- **RECORDS TO USE**
------------------------------
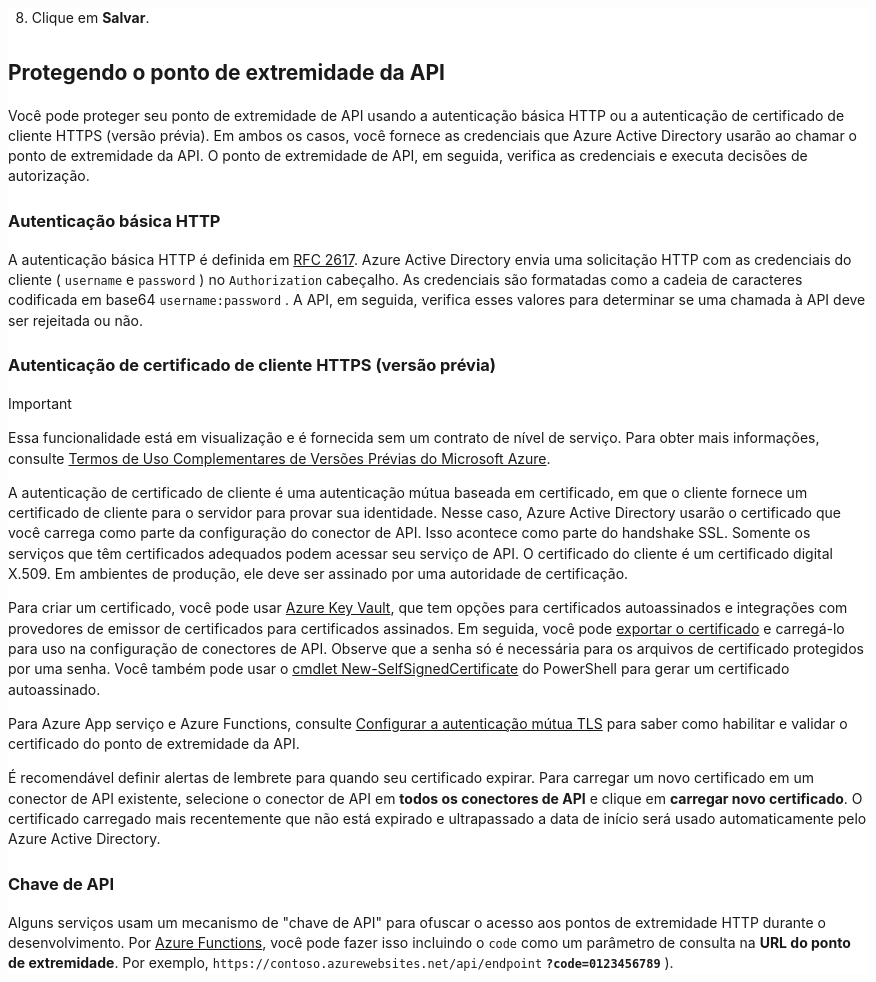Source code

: 8. Clique em **Salvar**.

## <a name="securing-the-api-endpoint"></a>Protegendo o ponto de extremidade da API
Você pode proteger seu ponto de extremidade de API usando a autenticação básica HTTP ou a autenticação de certificado de cliente HTTPS (versão prévia). Em ambos os casos, você fornece as credenciais que Azure Active Directory usarão ao chamar o ponto de extremidade da API. O ponto de extremidade de API, em seguida, verifica as credenciais e executa decisões de autorização.

### <a name="http-basic-authentication"></a>Autenticação básica HTTP
A autenticação básica HTTP é definida em [RFC 2617](https://tools.ietf.org/html/rfc2617). Azure Active Directory envia uma solicitação HTTP com as credenciais do cliente ( `username` e `password` ) no `Authorization` cabeçalho. As credenciais são formatadas como a cadeia de caracteres codificada em base64 `username:password` . A API, em seguida, verifica esses valores para determinar se uma chamada à API deve ser rejeitada ou não.

### <a name="https-client-certificate-authentication-preview"></a>Autenticação de certificado de cliente HTTPS (versão prévia)

> [!IMPORTANT]
> Essa funcionalidade está em visualização e é fornecida sem um contrato de nível de serviço. Para obter mais informações, consulte [Termos de Uso Complementares de Versões Prévias do Microsoft Azure](https://azure.microsoft.com/support/legal/preview-supplemental-terms/).

A autenticação de certificado de cliente é uma autenticação mútua baseada em certificado, em que o cliente fornece um certificado de cliente para o servidor para provar sua identidade. Nesse caso, Azure Active Directory usarão o certificado que você carrega como parte da configuração do conector de API. Isso acontece como parte do handshake SSL. Somente os serviços que têm certificados adequados podem acessar seu serviço de API. O certificado do cliente é um certificado digital X.509. Em ambientes de produção, ele deve ser assinado por uma autoridade de certificação. 

Para criar um certificado, você pode usar [Azure Key Vault](../../key-vault/certificates/create-certificate.md), que tem opções para certificados autoassinados e integrações com provedores de emissor de certificados para certificados assinados. Em seguida, você pode [exportar o certificado](../../key-vault/certificates/how-to-export-certificate.md) e carregá-lo para uso na configuração de conectores de API. Observe que a senha só é necessária para os arquivos de certificado protegidos por uma senha. Você também pode usar o [cmdlet New-SelfSignedCertificate](../../active-directory-b2c/secure-rest-api.md#prepare-a-self-signed-certificate-optional) do PowerShell para gerar um certificado autoassinado.

Para Azure App serviço e Azure Functions, consulte [Configurar a autenticação mútua TLS](../../app-service/app-service-web-configure-tls-mutual-auth.md) para saber como habilitar e validar o certificado do ponto de extremidade da API.

É recomendável definir alertas de lembrete para quando seu certificado expirar. Para carregar um novo certificado em um conector de API existente, selecione o conector de API em **todos os conectores de API** e clique em **carregar novo certificado**. O certificado carregado mais recentemente que não está expirado e ultrapassado a data de início será usado automaticamente pelo Azure Active Directory.

### <a name="api-key"></a>Chave de API
Alguns serviços usam um mecanismo de "chave de API" para ofuscar o acesso aos pontos de extremidade HTTP durante o desenvolvimento. Por [Azure Functions](../../azure-functions/functions-bindings-http-webhook-trigger.md#authorization-keys), você pode fazer isso incluindo o `code` como um parâmetro de consulta na **URL do ponto de extremidade**. Por exemplo, `https://contoso.azurewebsites.net/api/endpoint` <b>`?code=0123456789`</b> ).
------------------------------
- **TASK**
All of the material above is to be copied exactly, except for its images.

- **SOLVED PROBLEM**
Source code

: 8. Clique em **Salvar**.

## <a name="securing-the-api-endpoint"></a>Protegendo o ponto de extremidade da API
Você pode proteger seu ponto de extremidade de API usando a autenticação básica HTTP ou a autenticação de certificado de cliente HTTPS (versão prévia). Em ambos os casos, você fornece as credenciais que Azure Active Directory usarão ao chamar o ponto de extremidade da API. O ponto de extremidade de API, em seguida, verifica as credenciais e executa decisões de autorização.

### <a name="http-basic-authentication"></a>Autenticação básica HTTP
A autenticação básica HTTP é definida em [RFC 2617](https://tools.ietf.org/html/rfc2617). Azure Active Directory envia uma solicitação HTTP com as credenciais do cliente ( `username` e `password` ) no `Authorization` cabeçalho. As credenciais são formatadas como a cadeia de caracteres codificada em base64 `username:password` . A API, em seguida, verifica esses valores para determinar se uma chamada à API deve ser rejeitada ou não.

### <a name="https-client-certificate-authentication-preview"></a>Autenticação de certificado de cliente HTTPS (versão prévia)

> [!IMPORTANT]
> Essa funcionalidade está em visualização e é fornecida sem um contrato de nível de serviço. Para obter mais informações, consulte [Termos de Uso Complementares de Versões Prévias do Microsoft Azure](https://azure.microsoft.com/support/legal/preview-supplemental-terms/).

A autenticação de certificado de cliente é uma autenticação mútua baseada em certificado, em que o cliente fornece um certificado de cliente para o servidor para provar sua identidade. Nesse caso, Azure Active Directory usarão o certificado que você carrega como parte da configuração do conector de API. Isso acontece como parte do handshake SSL. Somente os serviços que têm certificados adequados podem acessar seu serviço de API. O certificado do cliente é um certificado digital X.509. Em ambientes de produção, ele deve ser assinado por uma autoridade de certificação. 

Para criar um certificado, você pode usar [Azure Key Vault](../../key-vault/certificates/create-certificate.md), que tem opções para certificados autoassinados e integrações com provedores de emissor de certificados para certificados assinados. Em seguida, você pode [exportar o certificado](../../key-vault/certificates/how-to-export-certificate.md) e carregá-lo para uso na configuração de conectores de API. Observe que a senha só é necessária para os arquivos de certificado protegidos por uma senha. Você também pode usar o [cmdlet New-SelfSignedCertificate](../../active-directory-b2c/secure-rest-api.md#prepare-a-self-signed-certificate-optional) do PowerShell para gerar um certificado autoassinado.

Para Azure App serviço e Azure Functions, consulte [Configurar a autenticação mútua TLS](../../app-service/app-service-web-configure-tls-mutual-auth.md) para saber como habilitar e validar o certificado do ponto de extremidade da API.

É recomendável definir alertas de lembrete para quando seu certificado expirar. Para carregar um novo certificado em um conector de API existente, selecione o conector de API em **todos os conectores de API** e clique em **carregar novo certificado**. O certificado carregado mais recentemente que não está expirado e ultrapassado a data de início será usado automaticamente pelo Azure Active Directory.

### <a name="api-key"></a>Chave de API
Alguns serviços usam um mecanismo de "chave de API" para ofuscar o acesso aos pontos de extremidade HTTP durante o desenvolvimento. Por [Azure Functions](../../azure-functions/functions-bindings-http-webhook-trigger.md#authorization-keys), você pode fazer isso incluindo o `code` como um parâmetro de consulta na **URL do ponto de extremidade**. Por exemplo, `https://contoso.azurewebsites.net/api/endpoint` <b>`?code=0123456789`</b> ).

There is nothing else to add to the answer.